PROBLEM DESCRIPTION:
Pull out every line in the records below that contains the string "blue". Matching is case-sensitive.

(Dataset entries)
==========

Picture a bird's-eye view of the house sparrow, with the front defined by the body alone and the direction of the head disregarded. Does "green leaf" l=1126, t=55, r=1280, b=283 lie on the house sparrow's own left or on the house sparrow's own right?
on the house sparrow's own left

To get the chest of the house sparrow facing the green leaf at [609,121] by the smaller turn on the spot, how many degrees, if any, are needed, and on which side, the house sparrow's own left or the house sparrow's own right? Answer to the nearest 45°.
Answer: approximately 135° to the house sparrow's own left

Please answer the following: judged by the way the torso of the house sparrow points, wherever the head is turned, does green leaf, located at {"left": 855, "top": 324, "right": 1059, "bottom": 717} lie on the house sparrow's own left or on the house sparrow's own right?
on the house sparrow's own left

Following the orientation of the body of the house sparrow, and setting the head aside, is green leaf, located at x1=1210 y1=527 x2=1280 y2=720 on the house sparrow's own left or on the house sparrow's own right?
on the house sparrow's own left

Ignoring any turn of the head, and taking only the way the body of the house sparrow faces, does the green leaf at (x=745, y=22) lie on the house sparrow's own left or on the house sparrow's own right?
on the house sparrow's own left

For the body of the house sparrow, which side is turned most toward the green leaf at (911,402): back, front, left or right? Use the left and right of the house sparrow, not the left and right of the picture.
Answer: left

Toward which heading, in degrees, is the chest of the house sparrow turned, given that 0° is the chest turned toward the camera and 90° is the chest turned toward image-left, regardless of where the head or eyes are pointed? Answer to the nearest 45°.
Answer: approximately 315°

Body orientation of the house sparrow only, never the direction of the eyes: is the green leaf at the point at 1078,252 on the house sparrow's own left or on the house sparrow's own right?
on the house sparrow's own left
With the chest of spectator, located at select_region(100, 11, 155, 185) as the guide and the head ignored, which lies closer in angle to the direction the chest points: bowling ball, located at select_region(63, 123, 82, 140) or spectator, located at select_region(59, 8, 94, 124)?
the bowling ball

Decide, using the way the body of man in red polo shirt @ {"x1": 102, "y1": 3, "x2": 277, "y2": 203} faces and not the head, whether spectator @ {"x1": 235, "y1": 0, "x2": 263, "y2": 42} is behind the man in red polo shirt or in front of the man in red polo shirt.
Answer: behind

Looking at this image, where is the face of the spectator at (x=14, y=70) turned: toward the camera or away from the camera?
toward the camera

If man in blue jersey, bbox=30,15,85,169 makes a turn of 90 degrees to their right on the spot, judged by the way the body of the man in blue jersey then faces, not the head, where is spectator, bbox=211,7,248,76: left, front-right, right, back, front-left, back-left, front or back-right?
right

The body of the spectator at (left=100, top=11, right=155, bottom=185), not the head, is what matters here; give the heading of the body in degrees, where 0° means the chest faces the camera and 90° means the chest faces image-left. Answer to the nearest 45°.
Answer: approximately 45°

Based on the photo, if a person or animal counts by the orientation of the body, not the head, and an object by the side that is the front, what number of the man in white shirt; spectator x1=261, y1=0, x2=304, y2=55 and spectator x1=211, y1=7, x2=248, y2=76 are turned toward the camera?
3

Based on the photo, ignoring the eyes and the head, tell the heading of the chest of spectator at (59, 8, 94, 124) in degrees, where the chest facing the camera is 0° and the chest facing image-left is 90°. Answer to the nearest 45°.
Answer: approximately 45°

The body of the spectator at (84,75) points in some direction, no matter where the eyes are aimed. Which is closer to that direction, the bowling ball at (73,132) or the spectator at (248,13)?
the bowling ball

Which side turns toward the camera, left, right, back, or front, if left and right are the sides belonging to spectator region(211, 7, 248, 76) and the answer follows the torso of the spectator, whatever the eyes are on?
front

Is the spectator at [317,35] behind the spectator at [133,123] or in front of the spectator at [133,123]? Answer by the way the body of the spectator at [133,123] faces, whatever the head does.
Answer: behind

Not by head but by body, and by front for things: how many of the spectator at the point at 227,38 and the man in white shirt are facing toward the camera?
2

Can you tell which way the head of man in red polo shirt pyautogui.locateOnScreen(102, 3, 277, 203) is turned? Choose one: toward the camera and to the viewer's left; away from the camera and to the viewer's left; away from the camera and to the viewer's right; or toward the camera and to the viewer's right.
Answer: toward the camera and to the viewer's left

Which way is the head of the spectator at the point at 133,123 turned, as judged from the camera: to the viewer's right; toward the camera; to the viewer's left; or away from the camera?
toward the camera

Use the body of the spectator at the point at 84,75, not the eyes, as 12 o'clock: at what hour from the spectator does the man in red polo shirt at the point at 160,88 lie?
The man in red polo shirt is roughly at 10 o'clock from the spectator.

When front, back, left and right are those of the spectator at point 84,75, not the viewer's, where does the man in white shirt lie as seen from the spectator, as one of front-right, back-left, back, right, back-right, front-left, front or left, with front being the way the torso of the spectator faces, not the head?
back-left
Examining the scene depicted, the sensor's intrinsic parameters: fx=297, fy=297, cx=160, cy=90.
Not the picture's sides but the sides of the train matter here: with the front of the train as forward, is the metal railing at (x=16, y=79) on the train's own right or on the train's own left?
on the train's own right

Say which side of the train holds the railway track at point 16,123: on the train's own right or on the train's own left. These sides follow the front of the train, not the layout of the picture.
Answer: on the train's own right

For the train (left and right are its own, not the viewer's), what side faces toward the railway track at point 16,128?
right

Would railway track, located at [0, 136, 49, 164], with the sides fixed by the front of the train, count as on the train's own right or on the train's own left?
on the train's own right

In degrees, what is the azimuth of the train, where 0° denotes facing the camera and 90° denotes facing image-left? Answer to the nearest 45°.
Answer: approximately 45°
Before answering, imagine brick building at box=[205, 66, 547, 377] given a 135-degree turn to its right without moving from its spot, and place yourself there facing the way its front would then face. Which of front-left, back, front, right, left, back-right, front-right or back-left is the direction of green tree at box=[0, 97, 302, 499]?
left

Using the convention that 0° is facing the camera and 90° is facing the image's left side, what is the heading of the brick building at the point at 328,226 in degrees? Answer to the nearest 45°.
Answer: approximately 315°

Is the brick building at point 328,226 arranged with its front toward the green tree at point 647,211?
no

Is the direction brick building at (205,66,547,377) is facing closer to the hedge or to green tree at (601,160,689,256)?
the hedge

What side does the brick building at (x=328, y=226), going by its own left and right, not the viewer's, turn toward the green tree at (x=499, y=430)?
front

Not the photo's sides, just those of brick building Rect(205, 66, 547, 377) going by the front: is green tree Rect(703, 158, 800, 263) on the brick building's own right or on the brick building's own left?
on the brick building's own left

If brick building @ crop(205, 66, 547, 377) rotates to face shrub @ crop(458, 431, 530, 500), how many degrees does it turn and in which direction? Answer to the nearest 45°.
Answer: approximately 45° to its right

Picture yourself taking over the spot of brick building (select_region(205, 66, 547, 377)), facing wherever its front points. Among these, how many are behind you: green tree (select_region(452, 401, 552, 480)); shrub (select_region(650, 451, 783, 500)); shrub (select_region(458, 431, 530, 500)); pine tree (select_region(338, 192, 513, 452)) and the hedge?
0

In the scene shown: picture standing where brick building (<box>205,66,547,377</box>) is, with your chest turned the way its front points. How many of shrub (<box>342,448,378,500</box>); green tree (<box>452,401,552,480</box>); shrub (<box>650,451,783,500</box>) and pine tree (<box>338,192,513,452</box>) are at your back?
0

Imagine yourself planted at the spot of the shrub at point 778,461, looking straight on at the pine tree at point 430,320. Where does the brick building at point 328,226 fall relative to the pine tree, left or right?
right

==========

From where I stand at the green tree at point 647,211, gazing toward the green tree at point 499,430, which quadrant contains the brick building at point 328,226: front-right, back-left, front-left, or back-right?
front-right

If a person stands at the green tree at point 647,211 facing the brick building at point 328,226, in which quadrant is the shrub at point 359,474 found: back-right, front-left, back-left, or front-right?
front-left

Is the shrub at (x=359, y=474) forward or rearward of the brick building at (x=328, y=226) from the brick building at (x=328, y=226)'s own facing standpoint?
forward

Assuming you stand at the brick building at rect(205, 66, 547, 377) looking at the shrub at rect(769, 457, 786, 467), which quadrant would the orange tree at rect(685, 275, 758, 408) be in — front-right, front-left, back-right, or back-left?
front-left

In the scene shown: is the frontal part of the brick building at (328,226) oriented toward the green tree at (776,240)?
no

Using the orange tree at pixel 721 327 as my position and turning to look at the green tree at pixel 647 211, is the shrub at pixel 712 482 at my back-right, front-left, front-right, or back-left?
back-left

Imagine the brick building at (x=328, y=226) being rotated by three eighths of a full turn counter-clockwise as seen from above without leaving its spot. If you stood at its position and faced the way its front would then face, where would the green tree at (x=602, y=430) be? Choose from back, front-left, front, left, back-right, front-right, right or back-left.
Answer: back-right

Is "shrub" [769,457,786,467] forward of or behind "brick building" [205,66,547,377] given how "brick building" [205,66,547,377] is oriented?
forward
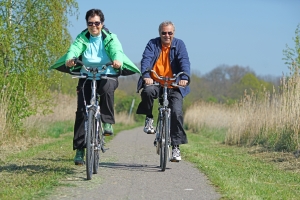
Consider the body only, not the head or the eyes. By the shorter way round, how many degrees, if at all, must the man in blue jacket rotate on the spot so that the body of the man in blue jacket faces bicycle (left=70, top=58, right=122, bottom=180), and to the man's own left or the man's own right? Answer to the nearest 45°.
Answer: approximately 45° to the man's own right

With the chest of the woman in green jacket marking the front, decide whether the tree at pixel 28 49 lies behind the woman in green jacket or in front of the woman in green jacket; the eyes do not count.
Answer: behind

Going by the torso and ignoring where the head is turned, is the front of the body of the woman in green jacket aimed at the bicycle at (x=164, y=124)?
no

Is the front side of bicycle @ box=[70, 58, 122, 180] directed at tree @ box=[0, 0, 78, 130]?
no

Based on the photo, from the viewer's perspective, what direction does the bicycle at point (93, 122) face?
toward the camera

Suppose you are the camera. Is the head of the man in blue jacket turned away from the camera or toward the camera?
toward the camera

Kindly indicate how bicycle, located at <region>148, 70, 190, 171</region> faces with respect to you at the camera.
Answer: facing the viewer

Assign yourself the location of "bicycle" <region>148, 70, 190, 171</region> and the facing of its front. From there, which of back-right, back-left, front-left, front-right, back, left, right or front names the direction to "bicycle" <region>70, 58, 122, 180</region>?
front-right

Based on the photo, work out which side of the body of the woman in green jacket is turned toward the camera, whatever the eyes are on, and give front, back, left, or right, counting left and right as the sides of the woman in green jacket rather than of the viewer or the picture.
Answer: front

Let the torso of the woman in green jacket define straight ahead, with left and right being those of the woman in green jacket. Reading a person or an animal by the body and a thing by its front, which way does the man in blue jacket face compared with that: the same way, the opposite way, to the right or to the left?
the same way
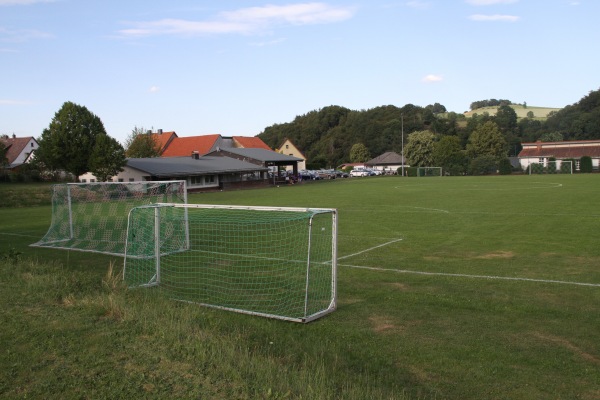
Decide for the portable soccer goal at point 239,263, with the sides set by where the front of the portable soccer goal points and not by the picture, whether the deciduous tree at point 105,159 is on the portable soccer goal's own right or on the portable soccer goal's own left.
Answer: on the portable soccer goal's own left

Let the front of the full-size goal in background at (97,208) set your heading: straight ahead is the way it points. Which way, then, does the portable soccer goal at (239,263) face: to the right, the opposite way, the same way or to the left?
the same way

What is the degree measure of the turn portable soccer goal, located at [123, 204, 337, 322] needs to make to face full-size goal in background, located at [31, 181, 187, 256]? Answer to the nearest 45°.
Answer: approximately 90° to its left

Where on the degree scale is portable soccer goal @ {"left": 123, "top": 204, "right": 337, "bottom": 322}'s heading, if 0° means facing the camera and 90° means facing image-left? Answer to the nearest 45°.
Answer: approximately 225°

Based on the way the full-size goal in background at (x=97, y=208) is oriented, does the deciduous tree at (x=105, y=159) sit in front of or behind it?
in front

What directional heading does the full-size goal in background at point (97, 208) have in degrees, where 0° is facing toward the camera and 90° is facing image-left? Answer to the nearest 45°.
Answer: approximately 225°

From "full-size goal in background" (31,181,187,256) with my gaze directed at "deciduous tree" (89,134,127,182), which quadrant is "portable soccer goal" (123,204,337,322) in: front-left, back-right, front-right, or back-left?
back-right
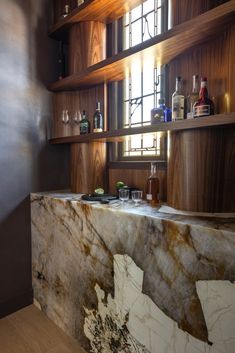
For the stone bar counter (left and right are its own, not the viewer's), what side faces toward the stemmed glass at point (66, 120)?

==========

OUTPUT:
If man in blue jersey, bbox=30,15,85,169 makes a turn of 90 degrees to their right on the spot, judged by the way the body of the man in blue jersey then faces, not the head, where is spectator, bbox=211,7,248,76: left, front-right, right, back, front-left, back-left, front or back-right?
Consider the body only, not the head or the eyes. By the shorter way round, how many degrees, if at all, must the man in blue jacket rotate on the spot so that the body of the man in blue jacket faces bicycle (left=70, top=58, right=122, bottom=180), and to the man's own left or the man's own right? Answer to the nearest 45°.
Suppose you are the camera. Is the head of the man in blue jacket turned away from the camera or toward the camera?
Let the torso of the woman in green jacket define straight ahead, with left and right being those of the woman in green jacket. Reading a person or an animal by the body and a thing by its front, which way does the man in blue jacket face compared with that: the same way, the opposite way, to the right or to the left?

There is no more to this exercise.